There has been a full-court press in the liberal media to depress the box office of this movie by the incessant whining that, "It's too soon for a 9/11 movie." I didn't hear that complaint in those same quarters when the mendacious, propagandistic Farenheit 911 came out. However, just to be thorough in this review: The amount of violence depicted here is less than you typically see in a crime drama on primetime television, although it is more affecting because you cannot forget that this violence really happened to real people. The terrorists here are presented without editorial comment, just as the passenger-victims are, but I found it interesting that their fanaticism is demonstrated almost entirely by their constant resort to prayer. They are obviously frightened by the prospect of what they are going to attempt, by their imminent death if they succeed, and so they ritualistically fortify themselves with their prayers. No one can fail to notice the contrast at the end when the passengers are heard saying the Our Father prayer just before they storm the cockpit.
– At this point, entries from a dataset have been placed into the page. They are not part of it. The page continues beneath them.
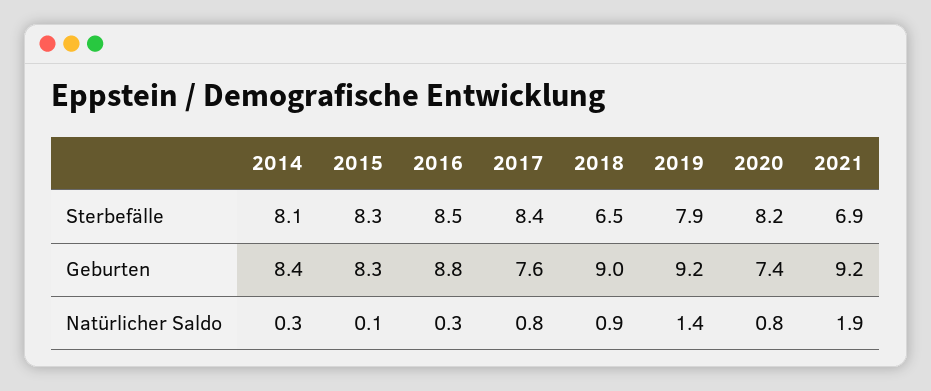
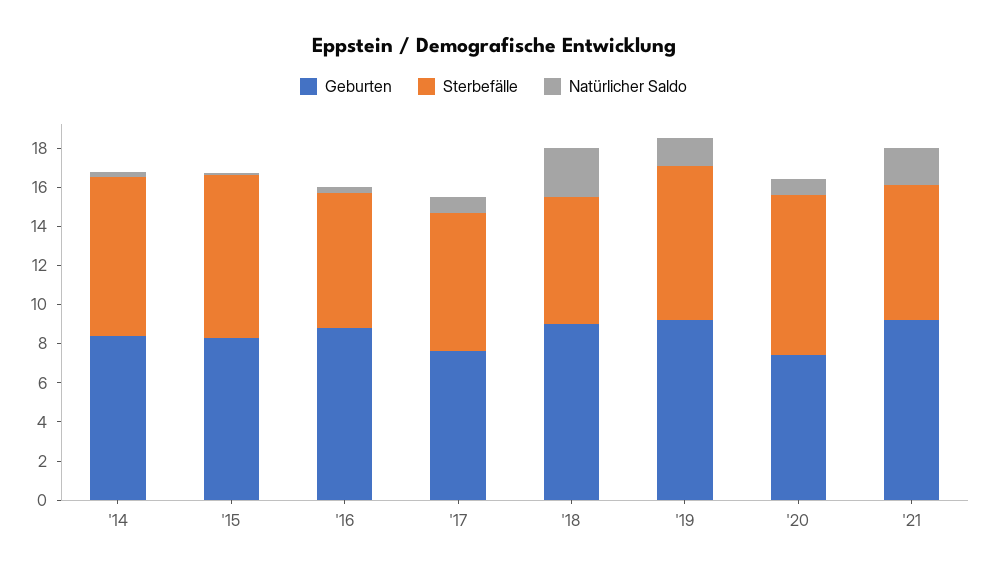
Sterbefälle, 2016: 8.5 -> 7
Sterbefälle, 2017: 8.4 -> 7
Natürlicher Saldo, 2018: 0.9 -> 2.5

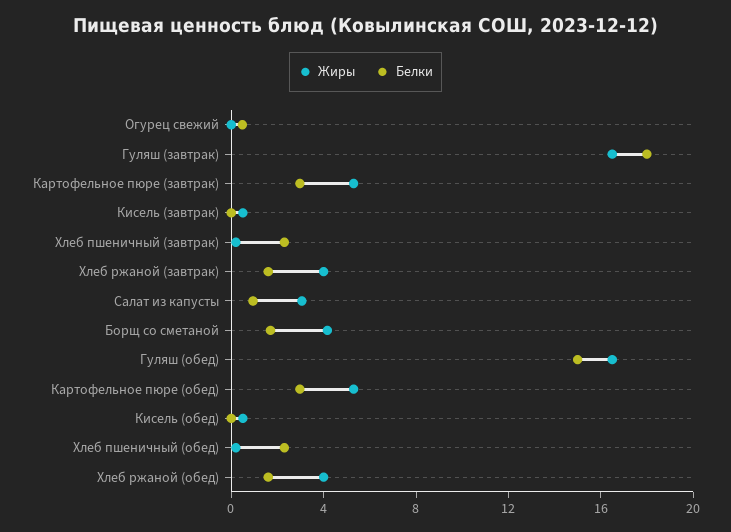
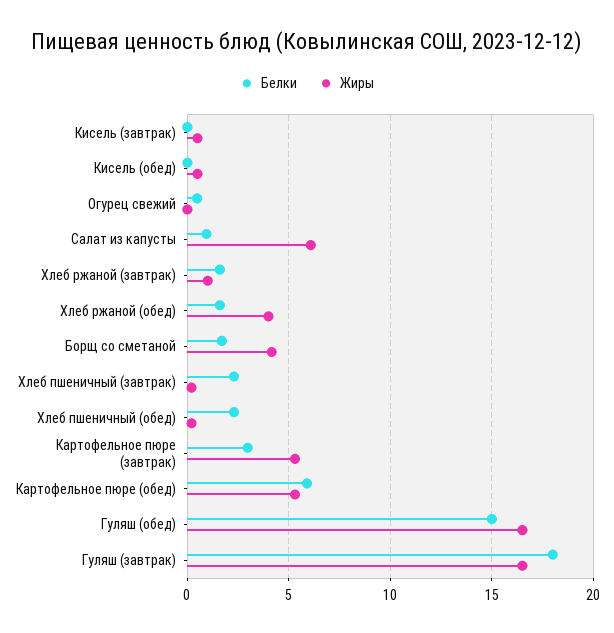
Жиры, Хлеб ржаной (завтрак): 4 -> 1
Жиры, Салат из капусты: 3 -> 6
Белки, Картофельное пюре (обед): 3 -> 6

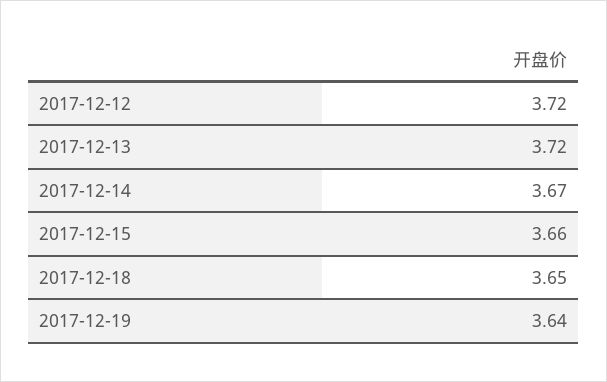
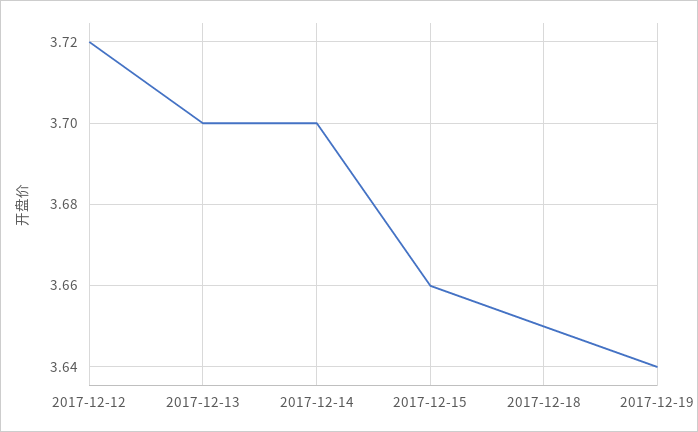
2017-12-13: 3.72 -> 3.7
2017-12-14: 3.67 -> 3.7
In its very understated way, United 93 says everything ordinary people need to know about the intellectuals' argument over the clash of civilizations. One group of young men prays for martyrdom and cuts throats casually. Another group, men and women, prays to live and thereby summons the courage to die fighting. The best reason I can give you to spend your money seeing United 93 is that it will disabuse you of the comfortable notion that 9/11/01 was just the opening episode of the terrorism-themed television program 24.
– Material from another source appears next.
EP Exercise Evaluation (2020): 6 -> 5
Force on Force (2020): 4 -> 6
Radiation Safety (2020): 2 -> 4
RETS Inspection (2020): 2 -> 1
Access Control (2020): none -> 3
I desperately wanted to write a review that began with the instruction that it is the duty of every good American citizen-patriot to go and see United 93. I did not feel that way walking out of the theater. All of us alive on that day will remember it, each in our own way, just as my parents remembered Pearl Harbor. We were changed by those terrible events, perhaps in ways we ourselves will never comprehend. I cannot think of that day without remembering how I felt as I realized that all those dark, flaming objects raining down from the Towers before they collapsed were people leaping to the quickest death left to them. And I deeply resent the change in me that that memory represents. The events of 9/11/01 scarred us all, hardened us, brought us all into a closer relation to the killers who perpetrated those massacres. It's not a relationship any of us want, and underneath our surfaces, we all subliminally know that that relationship cannot be ended until a whole lot more killing has happened. That is an ugly truth that decent people don't want to face, but so long as there are millions of young men alive in this world whose only learning tells them it's a godly act to kill the infidels, who are steeled at the prospect of their own deaths by the promises of glorious martyrdom, ugly truth is all we have. For those of you who are parents, the idea that your children will have to learn about this for themselves in the future is beyond daunting, I'm sure. No work of art, no matter how accomplished, can salve the wounds created by this post-9/11 reality.
What United 93 does do is bring the events of that day back to a human scale. This movie does much to demythologize 9/11/01, which is itself a rather remarkable achievement. Honestly, I cannot say to you, "You must see this movie, as a badge of your patriotism." The people on that plane fought back against the terrorists that held them hostage simply because they wanted to live. It is we who live on that made them into heroes, mythic figures. Because we need heroes to emulate as we face the ugly truths of this world, today and tomorrow. See United 93 if you can bear to do so. It deserves to be seen. But take it from me, you aren't being cowardly or subversive if you choose not to see the movie. You cannot do more or better than to make your own choice.